Le ton était donné, Joseph de Montería ne faisait pas dans la dentelle. Le visage de Myrddin s'était fermé. Il chercha le regard des deux autres souverains. S'ils souscrivaient aux paroles du cardinal, l'assemblée risquait de tourner court. Mandrin arborait l'air jovial qui ne le quittait sans doute jamais. Réelle insouciance ou simple façade ? Louis s'interrogeait. Lui arrivait-il de prendre quoi que ce soit au sérieux ? À l'inverse, la mine de Brice Vaillant était inquiète, toute sérénité semblant l'avoir déserté. Non seulement il croyait à la magie mais, de toute évidence, elle le terrifiait. Myrddin balaya la suggestion d'un geste de la main.
« Nous n'enseignons pas ce genre de pratiques dans nos écoles, Joseph, tu peux en être sûr. En revanche, il s'agit bel et bien de sorcellerie. Des dégâts aussi considérables n'auraient pu être occasionnés en si peu de temps sans une intervention surnaturelle. Il est une légende dans nos contrées qui...
— Une légende ? Pourquoi pas un conte pour enfant ? Et puis quoi encore ? Allons, Myrddin, soyons sérieux une minute. Tu as besoin d'aide ? Demande-la. Je suis persuadé que Fort-Levant t'accordera toutes les troupes nécessaires pour régler ce problème. Je peux même y adjoindre quelques inquisiteurs si tu le souhaites, mais je n'ai pas fait tout ce chemin pour m'entendre conter des histoires à dormir debout ! »
Le roi Vaillant hocha la tête en signe d'assentiment, il était prêt à envoyer l'armée. Les épaules de Myrddin s'affaissèrent, un air de détresse mal dissimulée se peignit sur ses traits et Louis se demanda ce qu'il avait espéré. Puis l'enchanteur invita Mandrin à s'exprimer. Ce dernier le fit avec sa nonchalance habituelle.
« Les pirates de Voile-Morte n'ont jamais eu à se plaindre des mages faeries. C'est avec joie que je t'aurais apporté mon aide en tout autre circonstance, Myrddin, mais je dois protéger mes côtes. Tant que ces brigands ne s'attaqueront pas à elles, je resterai à l'écart de ce conflit. »
Louis ne put retenir un ricanement narquois. Le fier et courageux pirate avait peur de se mouiller, c'était le comble ! Bien qu'il ait pris place au second rang de l'assistance, Mandrin dut percevoir la moquerie dans son attitude. Il plongea dans le sien un regard vert d'eau à la fixité dérangeante, puis reporta son attention sur le maître de Faeril. Myrddin secouait la tête, accablé.
« J'avais espéré davantage, mais soit. Nous nous efforcerons de...
— Qu'espériez-vous, au juste ? Je ne comprends pas, nous vous offrons des soldats et des inquisiteurs. Quoi d'autre ? »
Il n'avait pu s'empêcher d'intervenir. Cela avait été plus fort que lui, la question le taraudait depuis un moment déjà. Le mage leva vers lui des yeux perçants qui semblaient sonder son âme. Tous le dévisageaient, des exclamations étouffées fusaient autour de lui. Comment osait-il prendre part au débat, personne ne l'y avait invité ni même autorisé. Louis n'en avait cure, c'était lui qui posait les questions, ça avait toujours été lui. Il jeta un bref regard au cardinal dont l'expression n'avait pas changée.
« J'espérais une autre sorte d'aide mais je me rends compte que vous ne pouvez pas me l'apporter. Vous n'avez pas la foi. »

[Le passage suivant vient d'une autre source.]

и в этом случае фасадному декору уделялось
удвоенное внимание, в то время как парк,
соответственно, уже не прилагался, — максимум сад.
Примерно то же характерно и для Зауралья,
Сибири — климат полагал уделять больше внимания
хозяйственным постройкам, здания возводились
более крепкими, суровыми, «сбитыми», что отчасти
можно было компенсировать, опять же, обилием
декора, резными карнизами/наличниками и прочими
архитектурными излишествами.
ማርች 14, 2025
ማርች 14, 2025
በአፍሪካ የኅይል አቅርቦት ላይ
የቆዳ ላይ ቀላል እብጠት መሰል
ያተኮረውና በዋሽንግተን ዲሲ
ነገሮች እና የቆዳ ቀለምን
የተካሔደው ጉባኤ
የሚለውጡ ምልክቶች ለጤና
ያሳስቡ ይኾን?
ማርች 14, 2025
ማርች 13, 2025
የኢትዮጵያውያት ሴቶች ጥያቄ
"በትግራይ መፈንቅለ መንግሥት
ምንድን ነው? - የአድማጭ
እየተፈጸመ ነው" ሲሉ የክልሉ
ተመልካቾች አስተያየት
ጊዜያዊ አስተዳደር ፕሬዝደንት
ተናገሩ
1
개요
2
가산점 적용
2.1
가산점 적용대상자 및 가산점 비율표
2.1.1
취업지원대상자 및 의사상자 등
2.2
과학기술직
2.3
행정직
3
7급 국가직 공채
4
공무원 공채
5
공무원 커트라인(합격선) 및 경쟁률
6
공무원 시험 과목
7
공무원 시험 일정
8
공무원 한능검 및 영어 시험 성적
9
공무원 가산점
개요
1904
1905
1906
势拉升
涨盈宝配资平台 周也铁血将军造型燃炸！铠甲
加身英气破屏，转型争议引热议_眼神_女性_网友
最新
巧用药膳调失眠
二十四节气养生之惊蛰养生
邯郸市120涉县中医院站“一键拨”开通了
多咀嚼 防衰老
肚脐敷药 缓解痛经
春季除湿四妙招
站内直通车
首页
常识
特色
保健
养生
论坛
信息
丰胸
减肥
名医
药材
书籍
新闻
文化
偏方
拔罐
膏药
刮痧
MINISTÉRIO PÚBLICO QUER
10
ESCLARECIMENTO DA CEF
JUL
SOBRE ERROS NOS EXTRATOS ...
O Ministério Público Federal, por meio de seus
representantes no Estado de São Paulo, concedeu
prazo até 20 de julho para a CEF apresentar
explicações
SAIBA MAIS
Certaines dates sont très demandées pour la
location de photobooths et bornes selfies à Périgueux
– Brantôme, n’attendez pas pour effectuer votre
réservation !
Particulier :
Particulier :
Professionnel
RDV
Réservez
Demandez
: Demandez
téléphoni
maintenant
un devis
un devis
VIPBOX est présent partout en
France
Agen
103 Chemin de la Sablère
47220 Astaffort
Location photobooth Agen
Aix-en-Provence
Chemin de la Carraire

Le coup porta. Malgré sa santé chancelante, Joseph de Montería bondit de son siège et, pour la seconde fois de la journée, Louis mit la main à la garde de son épée. Les crissements des lames contre le cuir des fourreaux retentirent dans toute la salle. Les soldats de Fort-Levant, les pirates de Voile-Morte, tous l'entouraient, armes au clair, à présent. Seuls les faeries avaient fait un pas en arrière, faussement pacifiques, dans l'attente des instructions de leur maître.
« Allons, messieurs, du calme, je me suis mal exprimé ! Je vous prie de bien vouloir m'excuser, votre Excellence. Vous aussi, Père Longsault. Loin de moi l'idée de vous insulter. Je ne parlais pas de cette sorte de foi, cela va sans dire.
— Il n'y a qu'une seule sorte de foi ! »
Sa voix tonna comme un orage d'été puis Louis tourna les talons. L'assistance s'ouvrit devant lui et il quitta la salle à grands pas indignés. Il s'était mal exprimé. Mais bien sûr... Il n'y croyait pas une seconde, personne ne lui ôterait de l'esprit qu'en disant cela, le maître enchanteur de Faeril, lui aussi, savait ce qu'il faisait.